Search the records below for "deutsche"; copy each line that has it.

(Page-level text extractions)
::::::

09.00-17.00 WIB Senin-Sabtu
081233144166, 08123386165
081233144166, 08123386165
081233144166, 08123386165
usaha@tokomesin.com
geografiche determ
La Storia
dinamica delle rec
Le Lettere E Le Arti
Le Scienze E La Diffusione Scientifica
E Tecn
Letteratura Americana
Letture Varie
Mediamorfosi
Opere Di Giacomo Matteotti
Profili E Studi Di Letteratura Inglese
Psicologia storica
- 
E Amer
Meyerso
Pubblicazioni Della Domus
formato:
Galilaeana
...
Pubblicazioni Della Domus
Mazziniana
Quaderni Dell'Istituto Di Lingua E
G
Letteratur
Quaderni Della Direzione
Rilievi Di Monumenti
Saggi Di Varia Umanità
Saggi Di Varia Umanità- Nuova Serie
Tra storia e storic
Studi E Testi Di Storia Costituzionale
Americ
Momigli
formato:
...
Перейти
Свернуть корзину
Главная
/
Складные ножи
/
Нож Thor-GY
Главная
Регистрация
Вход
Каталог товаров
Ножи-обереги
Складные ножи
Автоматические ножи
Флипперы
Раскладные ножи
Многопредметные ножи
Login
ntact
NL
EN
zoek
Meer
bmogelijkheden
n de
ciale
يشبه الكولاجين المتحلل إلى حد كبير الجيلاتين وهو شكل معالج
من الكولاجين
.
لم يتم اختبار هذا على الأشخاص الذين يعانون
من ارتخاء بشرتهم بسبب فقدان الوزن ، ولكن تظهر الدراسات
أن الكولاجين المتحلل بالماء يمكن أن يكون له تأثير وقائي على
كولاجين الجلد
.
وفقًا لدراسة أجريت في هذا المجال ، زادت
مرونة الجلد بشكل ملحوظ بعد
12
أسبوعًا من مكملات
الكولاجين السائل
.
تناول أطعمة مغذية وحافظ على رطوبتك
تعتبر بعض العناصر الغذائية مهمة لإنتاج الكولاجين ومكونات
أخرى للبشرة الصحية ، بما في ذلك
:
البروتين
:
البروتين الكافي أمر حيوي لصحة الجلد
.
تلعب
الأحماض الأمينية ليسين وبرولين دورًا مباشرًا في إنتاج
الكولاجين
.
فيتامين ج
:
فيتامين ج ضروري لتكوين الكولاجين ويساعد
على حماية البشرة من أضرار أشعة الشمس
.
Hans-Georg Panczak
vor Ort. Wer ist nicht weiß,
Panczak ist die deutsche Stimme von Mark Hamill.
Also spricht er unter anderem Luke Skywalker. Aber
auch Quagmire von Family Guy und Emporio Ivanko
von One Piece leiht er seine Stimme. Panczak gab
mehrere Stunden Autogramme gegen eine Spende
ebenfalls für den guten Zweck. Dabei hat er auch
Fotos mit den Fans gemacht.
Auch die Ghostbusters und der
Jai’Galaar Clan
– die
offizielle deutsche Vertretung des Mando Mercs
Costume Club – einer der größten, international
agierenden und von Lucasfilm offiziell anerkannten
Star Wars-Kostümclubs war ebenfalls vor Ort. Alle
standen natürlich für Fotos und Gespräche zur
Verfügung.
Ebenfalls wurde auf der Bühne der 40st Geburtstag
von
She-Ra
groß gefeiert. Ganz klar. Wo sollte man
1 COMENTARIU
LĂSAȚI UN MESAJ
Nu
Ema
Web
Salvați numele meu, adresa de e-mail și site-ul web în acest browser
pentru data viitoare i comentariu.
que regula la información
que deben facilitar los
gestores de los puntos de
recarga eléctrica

::::::

* _ANSWER FOR THE TASK_
Panczak ist die deutsche Stimme von Mark Hamill.
offizielle deutsche Vertretung des Mando Mercs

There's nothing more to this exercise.